You may be able to use the following assets for a secured personal loan:

  • New car. If you’re buying a new car or if you have a car that is less than a few years old, you can generally use it as a guarantee for a secured loan. You may also be able to secure a loan with a motorcycle, boat or RV.
  • Used car. Lenders will also let you purchase a used car with a secured loan. The vehicle will generally need to be less than 7 years old, although some lenders may accept older cars.
  • Equity in your home. If you own a mortgaged property, you may be able to secure your loan against the equity you have in your home. You can usually use up to 80% of that equity to lock in a secured loan.
  • Valuable assets. Some lenders are more flexible with the assets they let you use. If you own expensive jewellery, fine art, precious metals, luxury cars or even certain antiques, you may be able to secure these assets against your loan.
  • Investment or savings accounts. Offered by financial institutions, you can sometimes use your investments or savings as security in case you default on the loan. The amount you have in your account is usually the amount you’ll be eligible to borrow.

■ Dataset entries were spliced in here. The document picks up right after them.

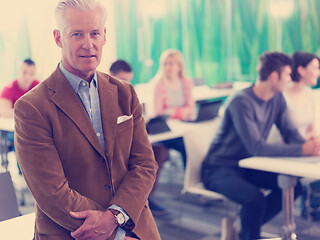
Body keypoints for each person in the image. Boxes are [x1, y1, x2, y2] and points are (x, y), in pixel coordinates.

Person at [14, 1, 160, 240]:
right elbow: (51, 192)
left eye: (94, 33)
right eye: (77, 34)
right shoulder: (31, 107)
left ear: (104, 36)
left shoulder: (126, 93)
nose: (88, 44)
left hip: (132, 226)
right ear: (58, 38)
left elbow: (144, 165)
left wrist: (116, 218)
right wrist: (111, 233)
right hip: (72, 232)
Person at [201, 52, 320, 240]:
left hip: (248, 165)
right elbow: (256, 147)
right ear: (274, 76)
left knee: (292, 186)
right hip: (218, 169)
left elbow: (289, 133)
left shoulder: (277, 98)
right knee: (254, 200)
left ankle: (244, 227)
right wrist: (301, 149)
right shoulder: (241, 101)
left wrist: (310, 146)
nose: (289, 80)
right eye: (287, 75)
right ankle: (249, 233)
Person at [109, 59, 169, 214]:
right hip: (116, 147)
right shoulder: (105, 96)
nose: (127, 84)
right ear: (111, 75)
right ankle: (134, 201)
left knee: (159, 152)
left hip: (133, 138)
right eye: (123, 80)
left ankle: (146, 197)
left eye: (129, 80)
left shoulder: (129, 93)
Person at [0, 58, 39, 175]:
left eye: (31, 74)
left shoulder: (37, 86)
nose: (27, 77)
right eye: (24, 72)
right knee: (21, 138)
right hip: (14, 130)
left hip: (33, 129)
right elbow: (3, 111)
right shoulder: (9, 89)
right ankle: (23, 173)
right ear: (19, 71)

25+ types of collateral you can use to secure a loan

Pros and cons of secured loans


  • Lower rate in general. Secured loans are less risky for lenders since they allow lenders to fall back on the collateral you put up to recoup their costs if you default on your payments. Lower risk means that secured loans usually come with lower interest rates.
  • Higher loan amounts. You can typically borrow more money with a secured loan since it’s guaranteed by an asset. Secured loans also tend to come with longer terms so that your monthly payments are smaller.
  • Flexible. Secured loans often let you spend the money you borrow on anything you want. The only time this doesn’t apply is if you’re borrowing money to purchase an asset that will be used as collateral (for example, if you purchase a car to secure your loan).
  • Better chance of approval. Offering an asset to secure a personal loan can help you get approved for a loan even if you have bad credit. This is because the loan will be deemed less risky for a lender to take on when there is an asset attached to it.


  • Potential loss of assets. When you take out a secured loan, you have to put up an asset or some form of collateral to secure your payments. While this can give you lower interest rates, you also risk losing your asset if you default on your payments.
  • Loan amount tied to your asset’s value. When you attach your asset to a secured loan, the value of that asset has to be appraised to see how much you can borrow. You’ll typically only be able to borrow a lump sum equal to or less than the appraised value of your asset.

Bottom line

Taking out a secured loan can save you money in the long run. This is because you’ll often get lower interest rates on your loan since it’s less risky for lenders. You may also be able to qualify for higher loan amounts and a longer term if you find the right lender. Just be aware that you may lose the assets or collateral you use to secure your loan if you fail to make your payment on time.